[Source data]
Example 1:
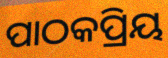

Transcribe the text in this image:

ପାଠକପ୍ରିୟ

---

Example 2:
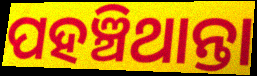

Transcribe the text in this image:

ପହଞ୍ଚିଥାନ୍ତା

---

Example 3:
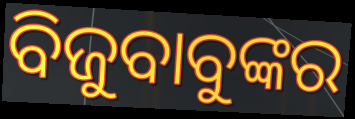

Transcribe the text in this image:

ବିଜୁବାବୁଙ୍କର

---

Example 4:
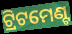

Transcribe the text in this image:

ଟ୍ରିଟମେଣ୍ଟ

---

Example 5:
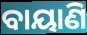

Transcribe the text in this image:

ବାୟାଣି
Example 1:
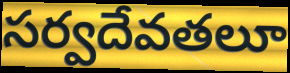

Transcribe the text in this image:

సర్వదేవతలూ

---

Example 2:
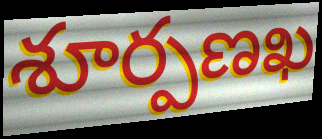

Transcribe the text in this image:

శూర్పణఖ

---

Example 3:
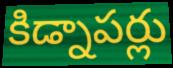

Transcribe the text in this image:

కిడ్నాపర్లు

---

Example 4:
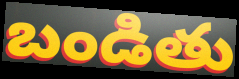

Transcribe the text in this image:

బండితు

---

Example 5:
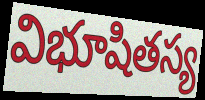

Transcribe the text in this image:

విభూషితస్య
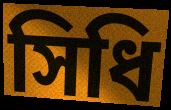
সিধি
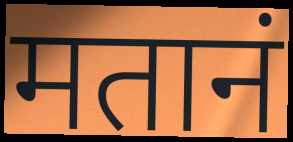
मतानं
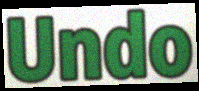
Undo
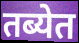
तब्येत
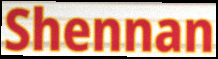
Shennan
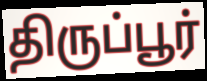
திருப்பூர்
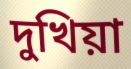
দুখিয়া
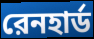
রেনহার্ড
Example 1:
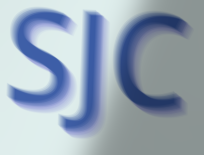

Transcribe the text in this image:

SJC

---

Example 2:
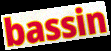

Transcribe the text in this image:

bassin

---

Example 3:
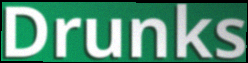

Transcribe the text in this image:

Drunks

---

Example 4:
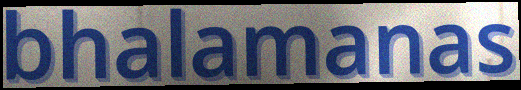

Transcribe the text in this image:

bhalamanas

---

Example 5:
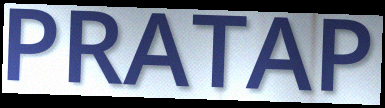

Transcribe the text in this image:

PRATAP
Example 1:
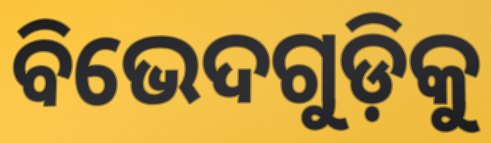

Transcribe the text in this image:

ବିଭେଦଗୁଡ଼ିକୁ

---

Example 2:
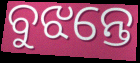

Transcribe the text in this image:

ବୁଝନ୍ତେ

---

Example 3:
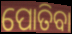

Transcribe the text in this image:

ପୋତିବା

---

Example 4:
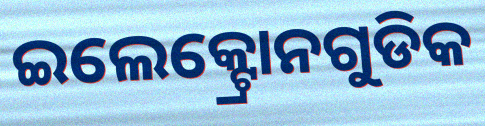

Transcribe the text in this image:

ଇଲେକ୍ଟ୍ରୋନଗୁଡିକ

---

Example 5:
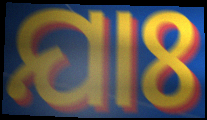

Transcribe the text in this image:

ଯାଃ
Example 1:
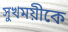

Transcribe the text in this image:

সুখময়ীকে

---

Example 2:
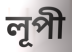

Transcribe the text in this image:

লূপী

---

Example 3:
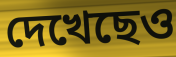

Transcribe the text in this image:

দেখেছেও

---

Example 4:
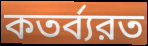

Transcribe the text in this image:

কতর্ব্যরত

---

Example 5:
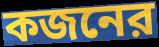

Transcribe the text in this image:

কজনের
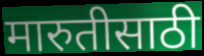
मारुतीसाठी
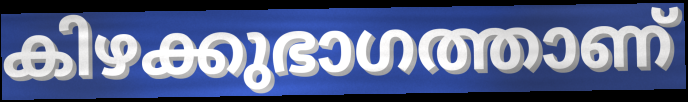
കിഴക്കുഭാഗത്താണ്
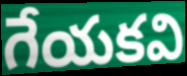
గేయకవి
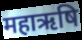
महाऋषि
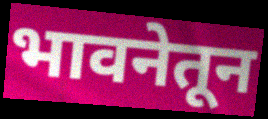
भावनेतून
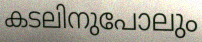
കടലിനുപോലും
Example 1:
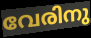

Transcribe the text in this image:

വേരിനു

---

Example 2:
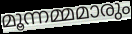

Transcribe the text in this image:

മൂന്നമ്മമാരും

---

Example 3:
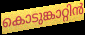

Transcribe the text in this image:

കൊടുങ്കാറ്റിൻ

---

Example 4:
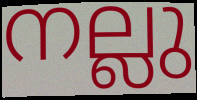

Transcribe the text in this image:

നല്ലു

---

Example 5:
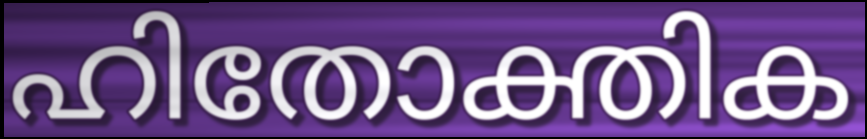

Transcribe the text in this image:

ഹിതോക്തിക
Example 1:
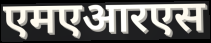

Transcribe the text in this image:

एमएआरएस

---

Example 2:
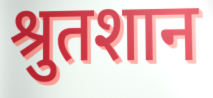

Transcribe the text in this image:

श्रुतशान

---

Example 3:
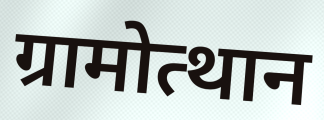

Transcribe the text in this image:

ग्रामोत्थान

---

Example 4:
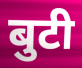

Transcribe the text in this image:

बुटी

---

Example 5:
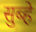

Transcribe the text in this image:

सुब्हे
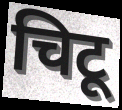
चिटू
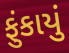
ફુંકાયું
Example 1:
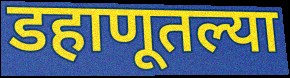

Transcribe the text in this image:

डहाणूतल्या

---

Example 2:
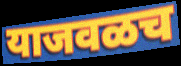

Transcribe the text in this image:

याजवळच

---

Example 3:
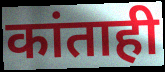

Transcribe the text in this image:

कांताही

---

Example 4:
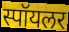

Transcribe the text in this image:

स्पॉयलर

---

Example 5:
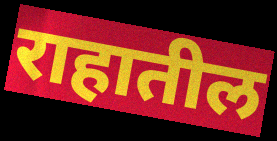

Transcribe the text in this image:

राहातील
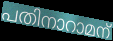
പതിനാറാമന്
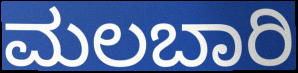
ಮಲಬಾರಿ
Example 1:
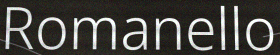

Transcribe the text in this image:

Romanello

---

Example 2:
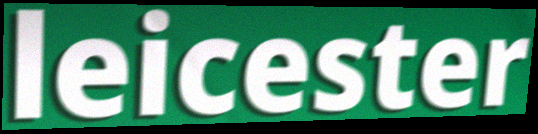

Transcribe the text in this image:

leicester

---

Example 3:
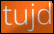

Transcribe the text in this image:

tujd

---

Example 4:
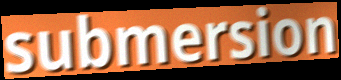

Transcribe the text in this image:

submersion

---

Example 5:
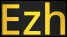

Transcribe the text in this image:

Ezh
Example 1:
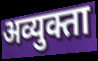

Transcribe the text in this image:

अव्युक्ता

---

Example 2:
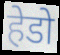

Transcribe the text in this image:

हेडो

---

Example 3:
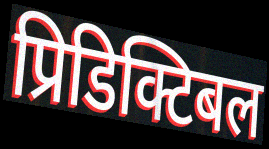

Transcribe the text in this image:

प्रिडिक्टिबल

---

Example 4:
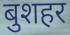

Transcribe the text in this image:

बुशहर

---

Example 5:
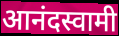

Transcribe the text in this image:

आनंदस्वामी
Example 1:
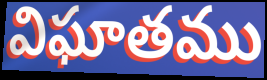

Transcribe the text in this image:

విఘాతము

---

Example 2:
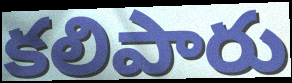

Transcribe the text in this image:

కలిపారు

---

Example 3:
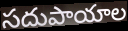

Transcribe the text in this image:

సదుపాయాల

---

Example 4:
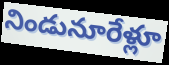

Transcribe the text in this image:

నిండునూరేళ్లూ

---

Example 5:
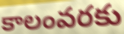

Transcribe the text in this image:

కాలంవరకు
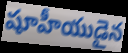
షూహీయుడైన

**What to work on**
Give back the records above exactly. Pictures stay out.

**Task output**
Example 1:

Transcribe the text in this image:

ପାଠକପ୍ରିୟ

---

Example 2:

Transcribe the text in this image:

ପହଞ୍ଚିଥାନ୍ତା

---

Example 3:

Transcribe the text in this image:

ବିଜୁବାବୁଙ୍କର

---

Example 4:

Transcribe the text in this image:

ଟ୍ରିଟମେଣ୍ଟ

---

Example 5:

Transcribe the text in this image:

ବାୟାଣି
Example 1:

Transcribe the text in this image:

సర్వదేవతలూ

---

Example 2:

Transcribe the text in this image:

శూర్పణఖ

---

Example 3:

Transcribe the text in this image:

కిడ్నాపర్లు

---

Example 4:

Transcribe the text in this image:

బండితు

---

Example 5:

Transcribe the text in this image:

విభూషితస్య
সিধি
मतानं
Undo
तब्येत
Shennan
திருப்பூர்
দুখিয়া
রেনহার্ড
Example 1:

Transcribe the text in this image:

SJC

---

Example 2:

Transcribe the text in this image:

bassin

---

Example 3:

Transcribe the text in this image:

Drunks

---

Example 4:

Transcribe the text in this image:

bhalamanas

---

Example 5:

Transcribe the text in this image:

PRATAP
Example 1:

Transcribe the text in this image:

ବିଭେଦଗୁଡ଼ିକୁ

---

Example 2:

Transcribe the text in this image:

ବୁଝନ୍ତେ

---

Example 3:

Transcribe the text in this image:

ପୋତିବା

---

Example 4:

Transcribe the text in this image:

ଇଲେକ୍ଟ୍ରୋନଗୁଡିକ

---

Example 5:

Transcribe the text in this image:

ଯାଃ
Example 1:

Transcribe the text in this image:

সুখময়ীকে

---

Example 2:

Transcribe the text in this image:

লূপী

---

Example 3:

Transcribe the text in this image:

দেখেছেও

---

Example 4:

Transcribe the text in this image:

কতর্ব্যরত

---

Example 5:

Transcribe the text in this image:

কজনের
मारुतीसाठी
കിഴക്കുഭാഗത്താണ്
గేయకవి
महाऋषि
भावनेतून
കടലിനുപോലും
Example 1:

Transcribe the text in this image:

വേരിനു

---

Example 2:

Transcribe the text in this image:

മൂന്നമ്മമാരും

---

Example 3:

Transcribe the text in this image:

കൊടുങ്കാറ്റിൻ

---

Example 4:

Transcribe the text in this image:

നല്ലു

---

Example 5:

Transcribe the text in this image:

ഹിതോക്തിക
Example 1:

Transcribe the text in this image:

एमएआरएस

---

Example 2:

Transcribe the text in this image:

श्रुतशान

---

Example 3:

Transcribe the text in this image:

ग्रामोत्थान

---

Example 4:

Transcribe the text in this image:

बुटी

---

Example 5:

Transcribe the text in this image:

सुब्हे
चिटू
ફુંકાયું
Example 1:

Transcribe the text in this image:

डहाणूतल्या

---

Example 2:

Transcribe the text in this image:

याजवळच

---

Example 3:

Transcribe the text in this image:

कांताही

---

Example 4:

Transcribe the text in this image:

स्पॉयलर

---

Example 5:

Transcribe the text in this image:

राहातील
പതിനാറാമന്
ಮಲಬಾರಿ
Example 1:

Transcribe the text in this image:

Romanello

---

Example 2:

Transcribe the text in this image:

leicester

---

Example 3:

Transcribe the text in this image:

tujd

---

Example 4:

Transcribe the text in this image:

submersion

---

Example 5:

Transcribe the text in this image:

Ezh
Example 1:

Transcribe the text in this image:

अव्युक्ता

---

Example 2:

Transcribe the text in this image:

हेडो

---

Example 3:

Transcribe the text in this image:

प्रिडिक्टिबल

---

Example 4:

Transcribe the text in this image:

बुशहर

---

Example 5:

Transcribe the text in this image:

आनंदस्वामी
Example 1:

Transcribe the text in this image:

విఘాతము

---

Example 2:

Transcribe the text in this image:

కలిపారు

---

Example 3:

Transcribe the text in this image:

సదుపాయాల

---

Example 4:

Transcribe the text in this image:

నిండునూరేళ్లూ

---

Example 5:

Transcribe the text in this image:

కాలంవరకు
షూహీయుడైన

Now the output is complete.